Influence of Parenting Quality and Neuroticism on Perceived Job Stressors and Psychological and Physical Stress Response in Adult Workers from the Community

Neuropsychiatr Dis Treat. 2020 Aug 24;16:2007-2015. doi: 10.2147/NDT.S260624. eCollection 2020.


Background: The complex interaction between parenting styles, job stressors, and the stress response has not been clarified to date. We hypothesized that neuroticism acts as a mediator in the effects of parenting quality on perceived job stressors and the psychological and physical stress response (PPSR), and tested this hypothesis using covariance structure analysis.

Subjects and methods: We conducted research between April 2017 and April 2018 on 597 adult from the community, and 69 subjects were excluded owing to missing data or nonworkers. Finally, a total of 528 participants were analyzed using the following self-administered questionnaires: the Parental Bonding Instrument, the shortened Eysenck Personality Questionnaire-Revised, and the Brief Job Stress Questionnaire (BJSQ). The data were analyzed by single regression analyses and covariance structure analyses. Job stress was assessed by the BJSQ and 2 subscales, ie, perceived job stressors and the PPSR. This study was approved by the Ethics Committee of Tokyo Medical University.

# INFORMATION GIVEN:
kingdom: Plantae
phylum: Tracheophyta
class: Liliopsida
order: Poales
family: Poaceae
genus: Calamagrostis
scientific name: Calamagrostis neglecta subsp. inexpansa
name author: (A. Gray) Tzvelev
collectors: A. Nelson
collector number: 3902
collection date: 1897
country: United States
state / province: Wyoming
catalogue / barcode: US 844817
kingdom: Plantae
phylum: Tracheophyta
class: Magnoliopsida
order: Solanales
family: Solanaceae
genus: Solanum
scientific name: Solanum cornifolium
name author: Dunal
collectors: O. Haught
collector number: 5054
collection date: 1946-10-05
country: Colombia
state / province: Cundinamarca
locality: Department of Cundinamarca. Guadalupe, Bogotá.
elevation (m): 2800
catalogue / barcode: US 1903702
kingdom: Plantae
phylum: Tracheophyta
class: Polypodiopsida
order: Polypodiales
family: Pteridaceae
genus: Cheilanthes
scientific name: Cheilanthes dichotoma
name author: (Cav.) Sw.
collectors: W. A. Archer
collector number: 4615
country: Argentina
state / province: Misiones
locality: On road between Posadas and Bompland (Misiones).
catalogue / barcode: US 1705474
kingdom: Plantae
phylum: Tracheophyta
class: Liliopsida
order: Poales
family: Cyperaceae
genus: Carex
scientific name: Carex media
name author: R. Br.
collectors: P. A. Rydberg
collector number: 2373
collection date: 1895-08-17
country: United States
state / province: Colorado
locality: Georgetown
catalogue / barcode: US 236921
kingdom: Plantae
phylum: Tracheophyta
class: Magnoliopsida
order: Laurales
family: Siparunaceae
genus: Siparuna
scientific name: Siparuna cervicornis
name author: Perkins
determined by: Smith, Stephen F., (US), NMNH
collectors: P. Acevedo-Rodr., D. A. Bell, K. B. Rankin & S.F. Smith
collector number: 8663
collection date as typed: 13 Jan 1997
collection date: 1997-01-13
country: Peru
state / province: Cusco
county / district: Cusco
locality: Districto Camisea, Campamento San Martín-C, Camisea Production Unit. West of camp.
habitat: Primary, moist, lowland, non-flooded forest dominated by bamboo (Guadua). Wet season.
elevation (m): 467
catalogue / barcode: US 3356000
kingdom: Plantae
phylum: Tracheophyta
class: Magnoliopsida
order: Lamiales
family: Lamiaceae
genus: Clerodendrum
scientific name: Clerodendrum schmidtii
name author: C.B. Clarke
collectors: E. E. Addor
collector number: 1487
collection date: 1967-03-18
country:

# COMPLETE THE FOLLOWING:
A. Quote the abstract on parenting quality and job stress word for word, starting with "Subjects and methods: We" and going on through "Tokyo Medical University.".
B. Summarize the abstract on parenting quality and job stress in two sentences.

# YOUR WRITTEN ANSWERS:
A.
Subjects and methods: We conducted research between April 2017 and April 2018 on 597 adult from the community, and 69 subjects were excluded owing to missing data or nonworkers. Finally, a total of 528 participants were analyzed using the following self-administered questionnaires: the Parental Bonding Instrument, the shortened Eysenck Personality Questionnaire-Revised, and the Brief Job Stress Questionnaire (BJSQ). The data were analyzed by single regression analyses and covariance structure analyses. Job stress was assessed by the BJSQ and 2 subscales, ie, perceived job stressors and the PPSR. This study was approved by the Ethics Committee of Tokyo Medical University.

B. The study hypothesized that neuroticism mediates the effects of parenting quality on perceived job stressors and on the psychological and physical stress response, and it tested this hypothesis with covariance structure analysis. Of 597 community adults studied between April 2017 and April 2018, 528 were analyzed using the Parental Bonding Instrument, the shortened Eysenck Personality Questionnaire-Revised, and the Brief Job Stress Questionnaire.